**Problem statement**
Pick out every line in the rows below that contains the word "يعني", and copy each of those lines in full. Case counts.
^^^^
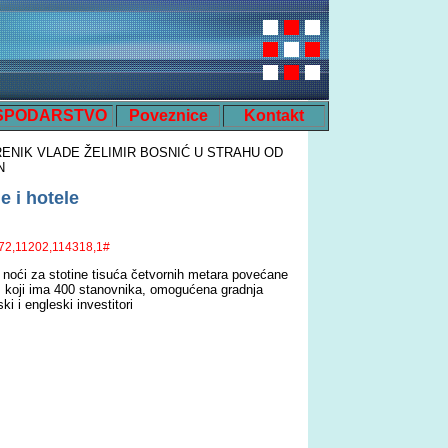
SPODARSTVO
Poveznice
Kontakt
ENIK VLADE ŽELIMIR BOSNIĆ U STRAHU OD
N
e i hotele
672,11202,114318,1#
noći za stotine tisuća četvornih metara povećane
u, koji ima 400 stanovnika, omogućena gradnja
i i engleski investitori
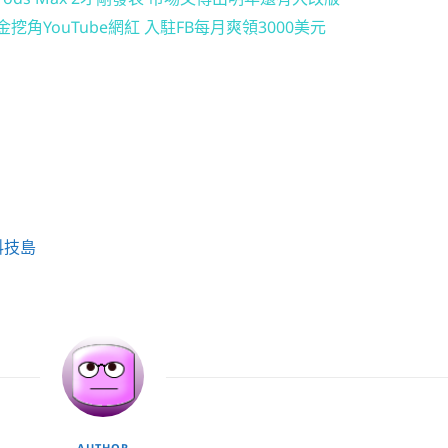
挖角YouTube網紅 入駐FB每月爽領3000美元
科技島
AUTHOR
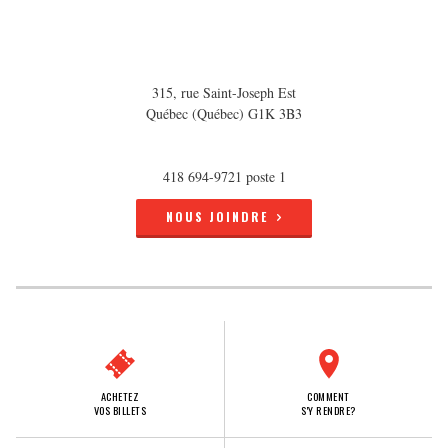
315, rue Saint-Joseph Est
Québec (Québec) G1K 3B3
418 694-9721 poste 1
NOUS JOINDRE
ACHETEZ
COMMENT
VOS BILLETS
S'Y RENDRE?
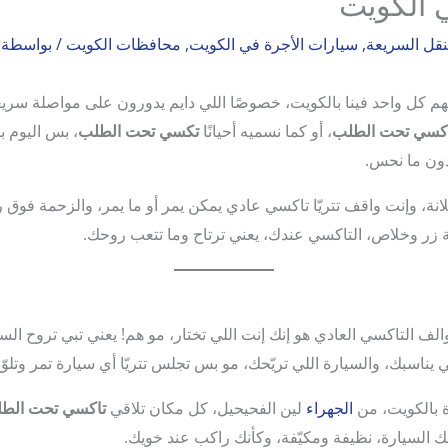
 الكويت
قل السريعة
,
سيارات الأجرة في الكويت
,
محافظات الكويت
/ بواسطة
r
م كل واحد فينا بالكويت، خصوصًا اللي دايم يدورون على مواصلة سر
كسي تحت الطلب
، أو كما نسميه أحيانًا
تكسي تحت الطلب
، بس اليوم ب
دون ما نحس.
طلانة، وإنت واقف تتريّا تاكسي عادي يمكن يمر أو ما يمر، والزحمة فوق
 زر وخلاص، التاكسي عندك، يعني ترتاح وما تتعب روحك.
ف التاكسي العادي هو إنك إنت اللي تختار، مو هم! يعني تبي تروح ا
 يناسبك، والسيارة اللي تريّحك، مو بس تجلس تتريّا أي سيارة تمر وتلوّح
 بالكويت، من
الجهراء
لين الفحيحيل، كل مكان تلاقي
تاكسي تحت الط
صلك السيارة، نظيفة ومكيّفة، وكأنك راكب عند خويك.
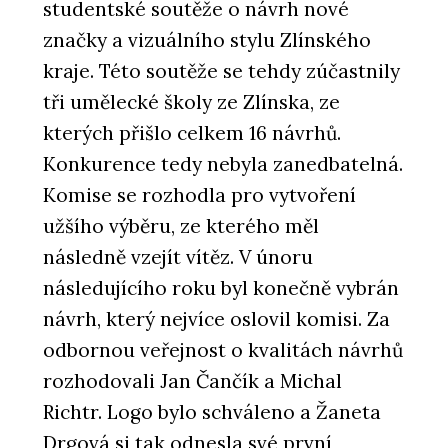
studentské soutěže o návrh nové
značky a vizuálního stylu Zlínského
kraje. Této soutěže se tehdy zúčastnily
tři umělecké školy ze Zlínska, ze
kterých přišlo celkem 16 návrhů.
Konkurence tedy nebyla zanedbatelná.
Komise se rozhodla pro vytvoření
užšího výběru, ze kterého měl
následně vzejít vítěz. V únoru
následujícího roku byl konečně vybrán
návrh, který nejvíce oslovil komisi. Za
odbornou veřejnost o kvalitách návrhů
rozhodovali Jan Čančík a Michal
Richtr. Logo bylo schváleno a Žaneta
Drgová si tak odnesla své první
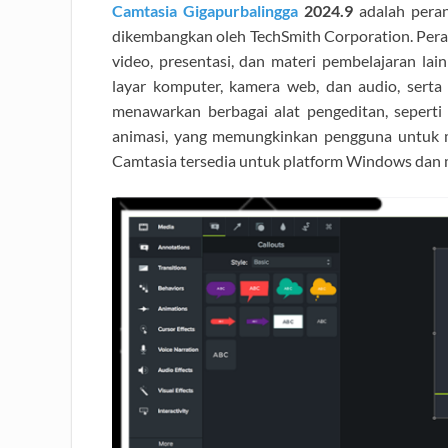
Ca
mtasia Gigapurbalingga
2024.9
adalah pera
dikembangkan oleh TechSmith Corporation. Pera
video, presentasi, dan materi pembelajaran 
layar komputer, kamera web, dan audio, serta 
menawarkan berbagai alat pengeditan, seperti
animasi, yang memungkinkan pengguna untuk 
Camtasia tersedia untuk platform Windows dan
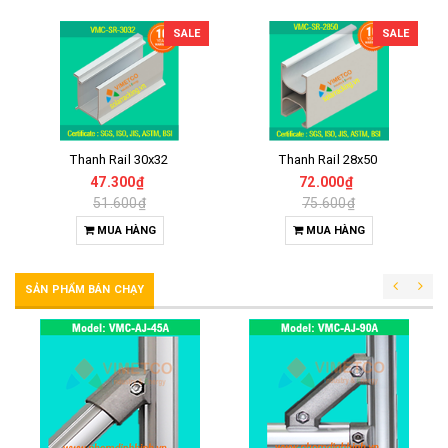
SALE
SALE
Thanh Rail 30x32
Thanh Rail 28x50
47.300₫
72.000₫
51.600₫
75.600₫
MUA HÀNG
MUA HÀNG
SẢN PHẨM BÁN CHẠY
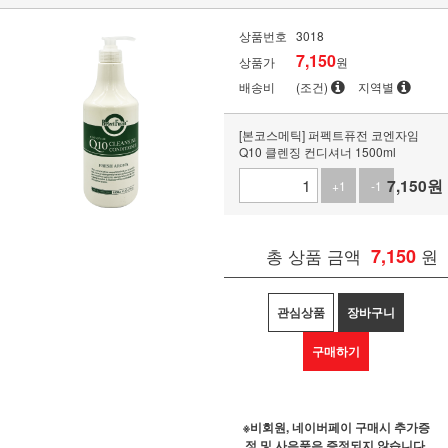
상품번호
3018
7,150
상품가
원
배송비
(조건)
지역별
[본코스메틱] 퍼펙트퓨전 코엔자임
Q10 클렌징 컨디셔너 1500ml
7,150
원
+1
-1
총 상품 금액
7,150
원
관심상품
장바구니
구매하기
※비회원, 네이버페이 구매시 추가증
정 및 사은품은 증정되지 않습니다.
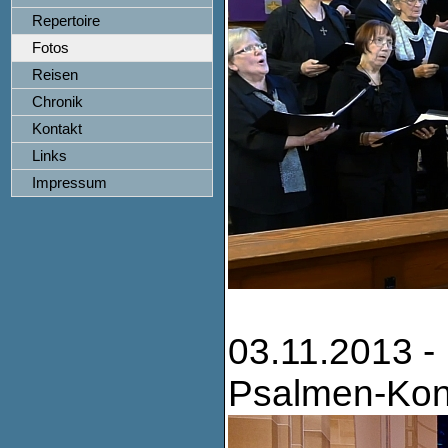
Repertoire
Fotos
Reisen
Chronik
Kontakt
Links
Impressum
03.11.2013 -
Psalmen-Kon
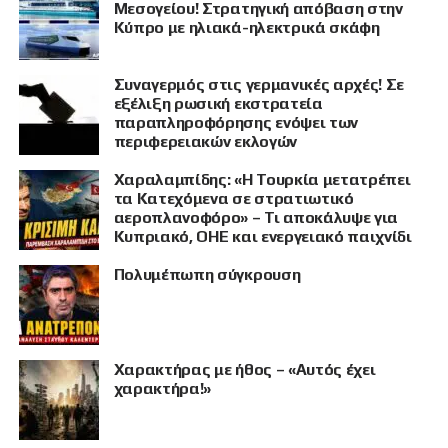
Μεσογείου! Στρατηγική απόβαση στην
Κύπρο με ηλιακά-ηλεκτρικά σκάφη
Συναγερμός στις γερμανικές αρχές! Σε
εξέλιξη ρωσική εκστρατεία
παραπληροφόρησης ενόψει των
περιφερειακών εκλογών
ΠΡΟΒΟΛΗ
Χαραλαμπίδης: «Η Τουρκία μετατρέπει
τα Κατεχόμενα σε στρατιωτικό
αεροπλανοφόρο» – Τι αποκάλυψε για
Κυπριακό, ΟΗΕ και ενεργειακό παιχνίδι
Πολυμέπωπη σύγκρουση
Χαρακτήρας με ήθος – «Αυτός έχει
χαρακτήρα!»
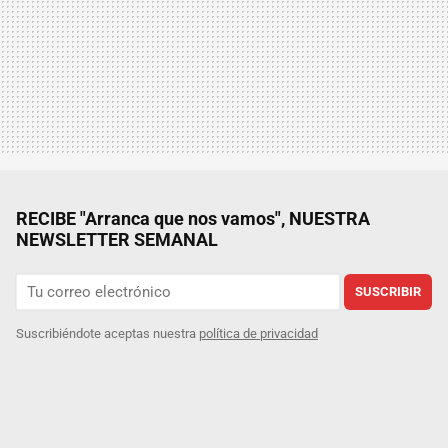
RECIBE "Arranca que nos vamos", NUESTRA
NEWSLETTER SEMANAL
SUSCRIBIR
Suscribiéndote aceptas nuestra
política de privacidad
^^^^
**Expected answer**
 زر وخلاص، التاكسي عندك، يعني ترتاح وما تتعب روحك.
ف التاكسي العادي هو إنك إنت اللي تختار، مو هم! يعني تبي تروح ا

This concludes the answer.